The 2007 annual report by the department, for instance, indicated that 92 per cent of all students successfully graduated, including 89 per cent of first nation students.
Fraser noted, however, when you include all the factors, including high school drop-outs, the success rate for all students falls to 65 per cent and 40 per cent for first nation students.
Deputy minister Pamela Hine of the Department of Education said she welcomes the auditor general’s report, and emphasized the government has agreed to comply with of the 13 sweeping recommendations.
As a result of last February’s Education Reform Final Report, some of the issues mention by Fraser had already been identified, she said.
Hine said when she came onboard as the deputy minister in August 2007, she recognized the department’s manner of reporting the graduation success rate was a problem.
The annual report delivered by the Education branch last fall has already changed the reporting method to the standard set by Statistics Canada, she said.
Hine said the department has indicated its willingness to comply with each recommendation, where it hasn’t already started taking action.
It is her commitment, she said, to develop an implementation plan for each recommendation.
“In a year’s time, whether through the annual report or the auditor general knocking on my door, I will be able to tell her exactly where we are,” Hine said.

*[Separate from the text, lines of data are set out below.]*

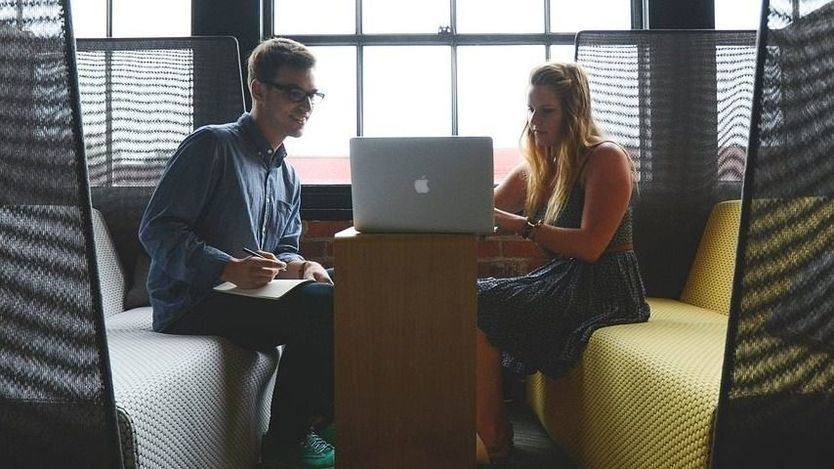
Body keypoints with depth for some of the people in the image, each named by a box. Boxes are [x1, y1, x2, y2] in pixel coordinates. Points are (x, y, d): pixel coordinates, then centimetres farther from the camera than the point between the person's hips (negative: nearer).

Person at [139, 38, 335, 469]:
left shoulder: (288, 176, 18)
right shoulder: (211, 145, -7)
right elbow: (156, 230, -14)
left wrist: (299, 266, -7)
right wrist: (228, 268, -27)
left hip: (250, 295, 8)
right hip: (190, 304, -8)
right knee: (321, 304, -26)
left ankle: (323, 414, 4)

She said because teachers enter the profession with a special passion for helping students get through school and prepare for life, some of them are bound to take the report personally.
It’s unfortunate, added the deputy minister, that Fraser’s report doesn’t lay out all the positive that goes on in Yukon schools.
Hine noted, however, that as an administrator she recognizes the audit is a look at what’s not working or needs improvement, purely from a management perspective.

Name With Held
Feb 2, 2009 at 9:16 pm
So what will happen with this AG report? We hear about misleading reporting that doesn’t reflect the truth, the best PTR in the country but a 35 to 60% failure to graduate rate, deteriorating schools, falling enrollment, rising payroll, poor HR strategy, inefficient use of costly facilities: no doubt this SHOULD be taken personally by SOMEONE.